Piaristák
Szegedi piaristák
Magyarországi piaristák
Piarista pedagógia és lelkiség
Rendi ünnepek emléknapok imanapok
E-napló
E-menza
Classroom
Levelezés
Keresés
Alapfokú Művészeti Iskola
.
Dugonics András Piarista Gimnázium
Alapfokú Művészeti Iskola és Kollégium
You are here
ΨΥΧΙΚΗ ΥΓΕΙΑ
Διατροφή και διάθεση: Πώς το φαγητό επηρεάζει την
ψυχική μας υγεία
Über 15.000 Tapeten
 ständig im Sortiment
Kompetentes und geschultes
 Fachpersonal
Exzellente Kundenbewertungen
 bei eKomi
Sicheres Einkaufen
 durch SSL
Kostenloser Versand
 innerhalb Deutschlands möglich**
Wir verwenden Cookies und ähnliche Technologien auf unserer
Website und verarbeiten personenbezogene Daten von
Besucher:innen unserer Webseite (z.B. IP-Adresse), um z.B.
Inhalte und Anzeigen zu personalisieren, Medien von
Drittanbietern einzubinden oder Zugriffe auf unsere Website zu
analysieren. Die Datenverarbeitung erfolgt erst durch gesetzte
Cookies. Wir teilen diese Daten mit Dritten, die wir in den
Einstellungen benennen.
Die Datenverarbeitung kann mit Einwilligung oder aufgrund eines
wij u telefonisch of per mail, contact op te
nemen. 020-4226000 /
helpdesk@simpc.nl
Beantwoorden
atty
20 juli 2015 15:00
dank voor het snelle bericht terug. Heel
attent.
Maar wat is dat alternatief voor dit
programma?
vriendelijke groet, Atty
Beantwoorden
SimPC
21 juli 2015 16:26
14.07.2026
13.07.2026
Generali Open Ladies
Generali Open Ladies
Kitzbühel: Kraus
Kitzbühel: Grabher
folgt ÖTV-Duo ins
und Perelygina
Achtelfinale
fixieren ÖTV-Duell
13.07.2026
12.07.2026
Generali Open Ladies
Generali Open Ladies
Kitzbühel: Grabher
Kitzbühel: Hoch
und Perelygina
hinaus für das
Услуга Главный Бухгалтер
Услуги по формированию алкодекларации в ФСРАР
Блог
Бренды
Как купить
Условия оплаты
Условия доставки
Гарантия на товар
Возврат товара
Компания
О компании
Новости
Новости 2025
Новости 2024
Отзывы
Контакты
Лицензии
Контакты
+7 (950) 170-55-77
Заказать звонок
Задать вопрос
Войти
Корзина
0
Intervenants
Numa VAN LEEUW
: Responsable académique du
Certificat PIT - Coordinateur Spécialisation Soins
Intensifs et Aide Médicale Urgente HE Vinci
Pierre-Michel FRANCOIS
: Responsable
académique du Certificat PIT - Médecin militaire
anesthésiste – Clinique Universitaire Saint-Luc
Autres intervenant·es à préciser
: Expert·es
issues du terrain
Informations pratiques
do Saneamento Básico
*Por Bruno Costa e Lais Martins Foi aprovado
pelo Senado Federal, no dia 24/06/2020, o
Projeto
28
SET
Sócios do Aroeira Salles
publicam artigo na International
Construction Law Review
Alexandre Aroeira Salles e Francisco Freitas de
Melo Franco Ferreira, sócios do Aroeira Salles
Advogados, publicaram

- - -

THE TASK:
Each line of the listing that holds the string "Piarista" counts once; state how many there are, with nothing added.

ANSWER TO THIS TASK:
2